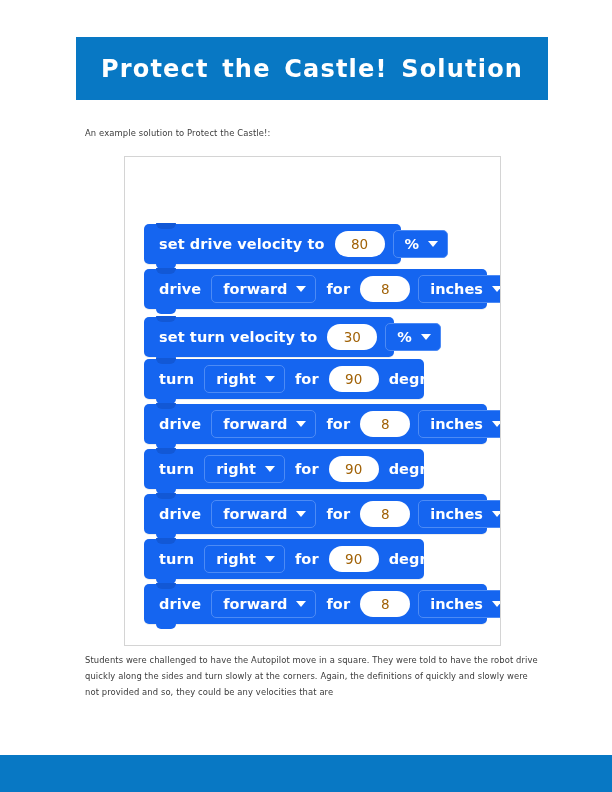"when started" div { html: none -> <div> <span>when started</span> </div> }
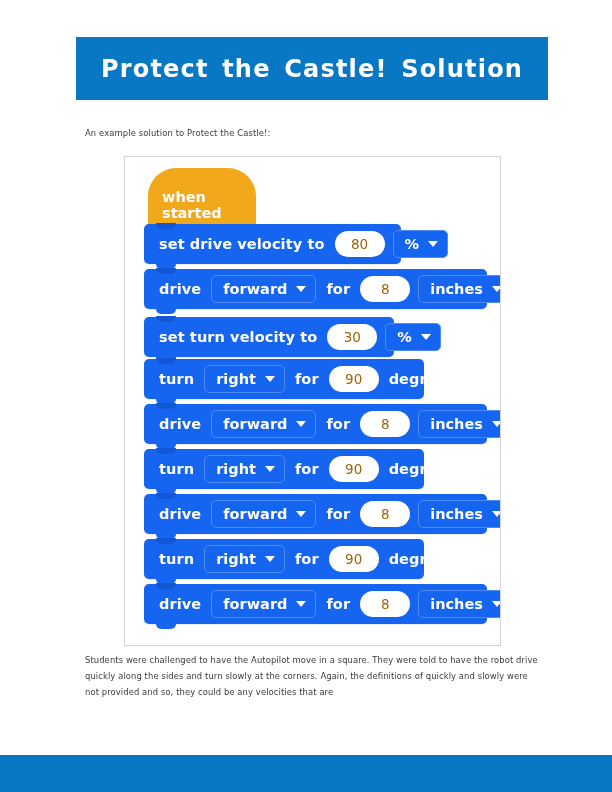"set drive velocity to" .block { margin-top: none -> 40px }
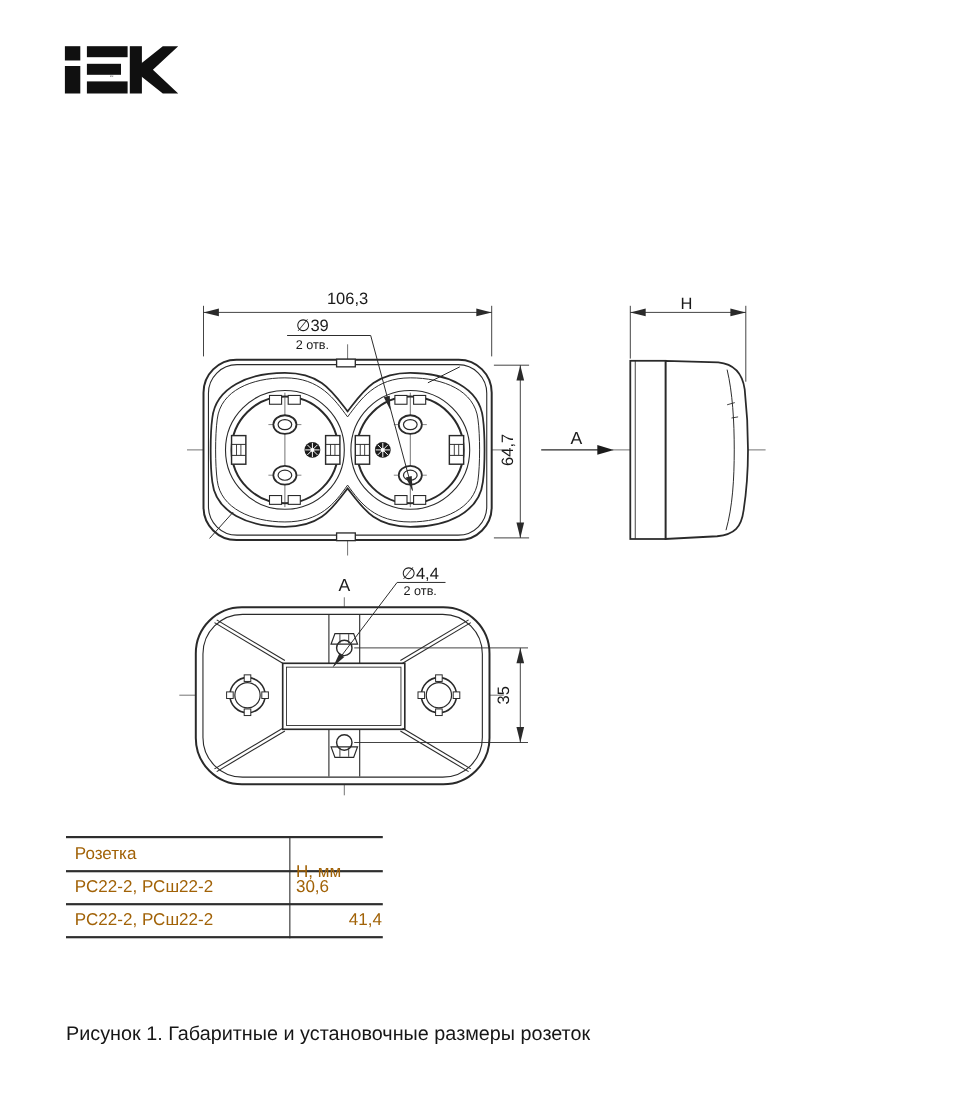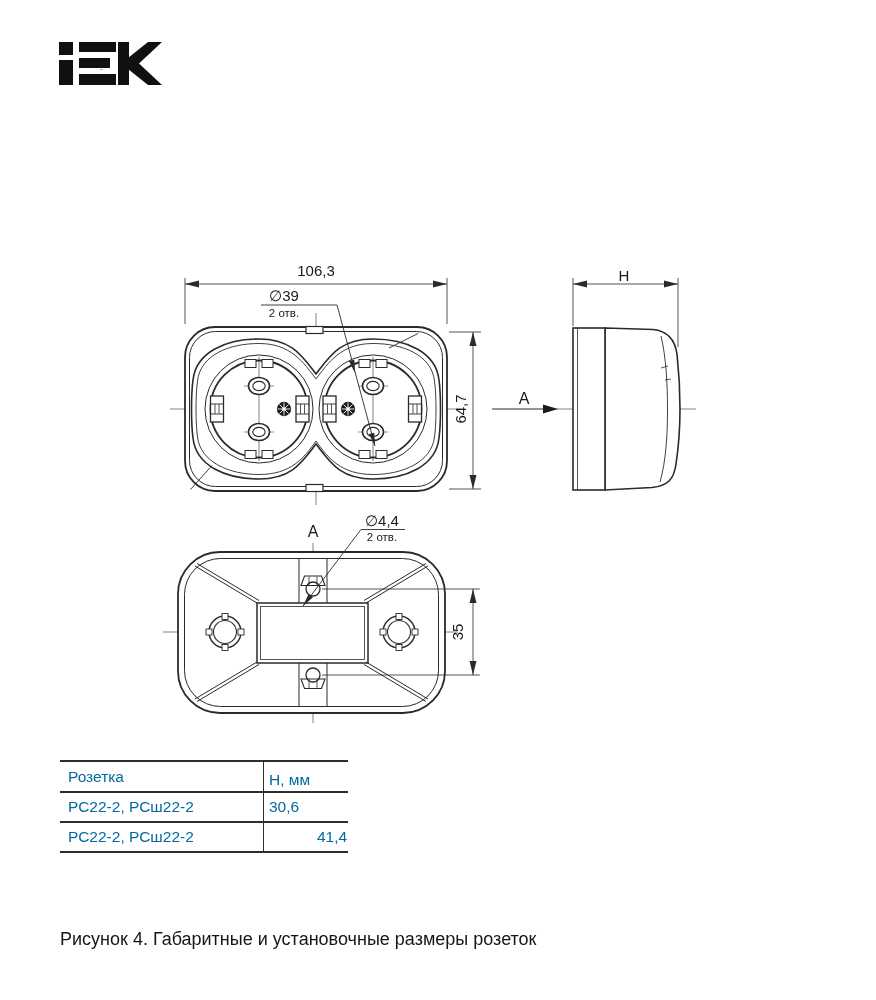"Розетка" .tbl .cell { color: #0369a1 -> #a16207 }
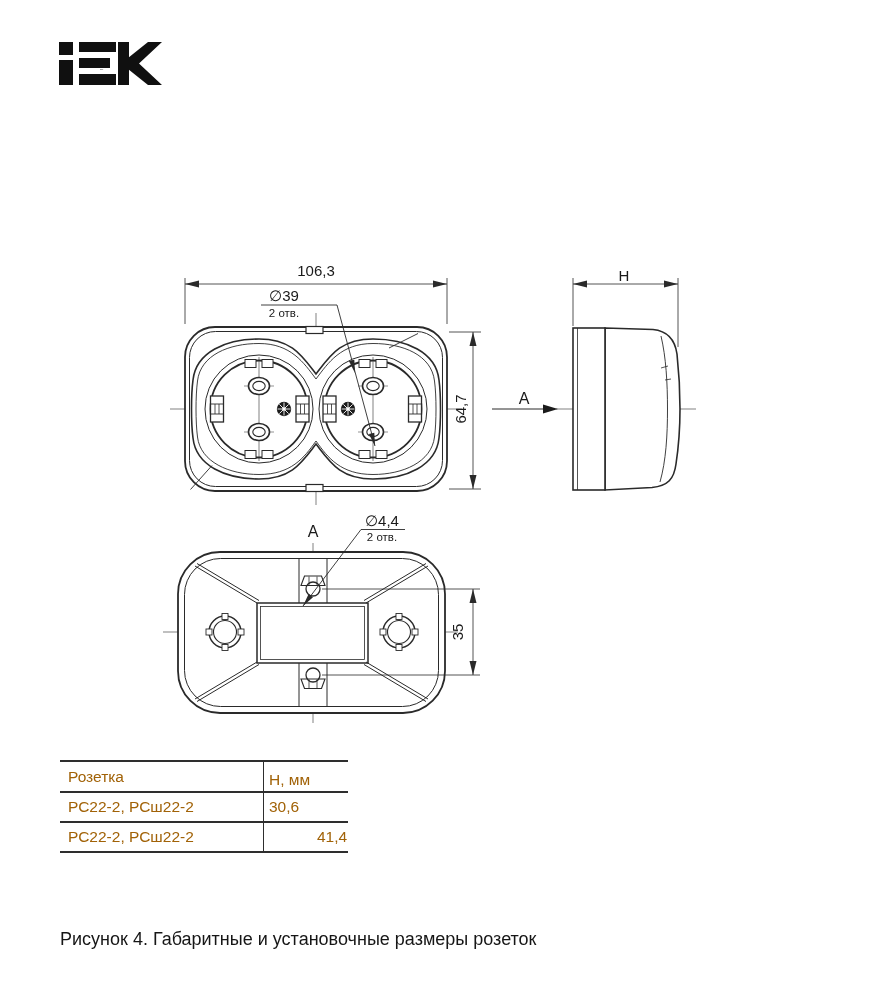"Н, мм" div.cell { top: 11px -> 24px }
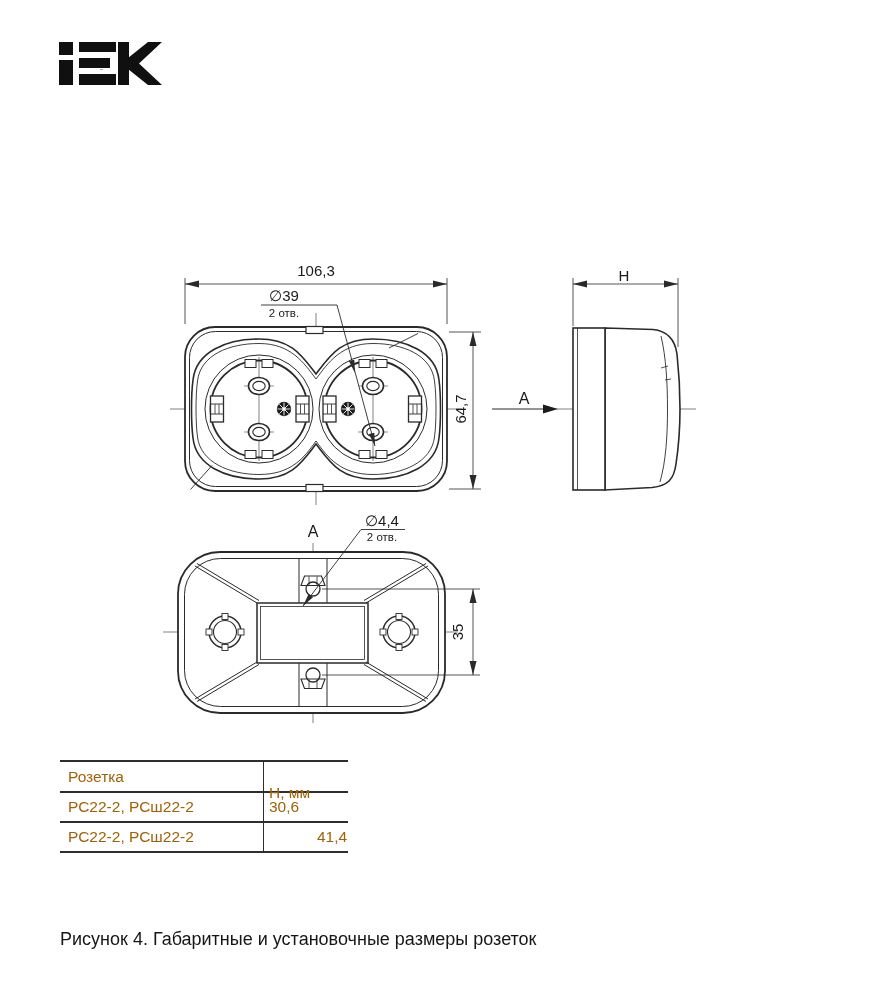"Рисунок 4. Габаритные и установочные" div.caption { text: 4 -> 1 }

* DIRECTIVE *
Give an exact copy of the listing above that leaves out every picture.

* RESPONSE AREA *
"when started" div { html: none -> <div> <span>when started</span> </div> }
"set drive velocity to" .block { margin-top: none -> 40px }
"Розетка" .tbl .cell { color: #0369a1 -> #a16207 }
"Н, мм" div.cell { top: 11px -> 24px }
"Рисунок 4. Габаритные и установочные" div.caption { text: 4 -> 1 }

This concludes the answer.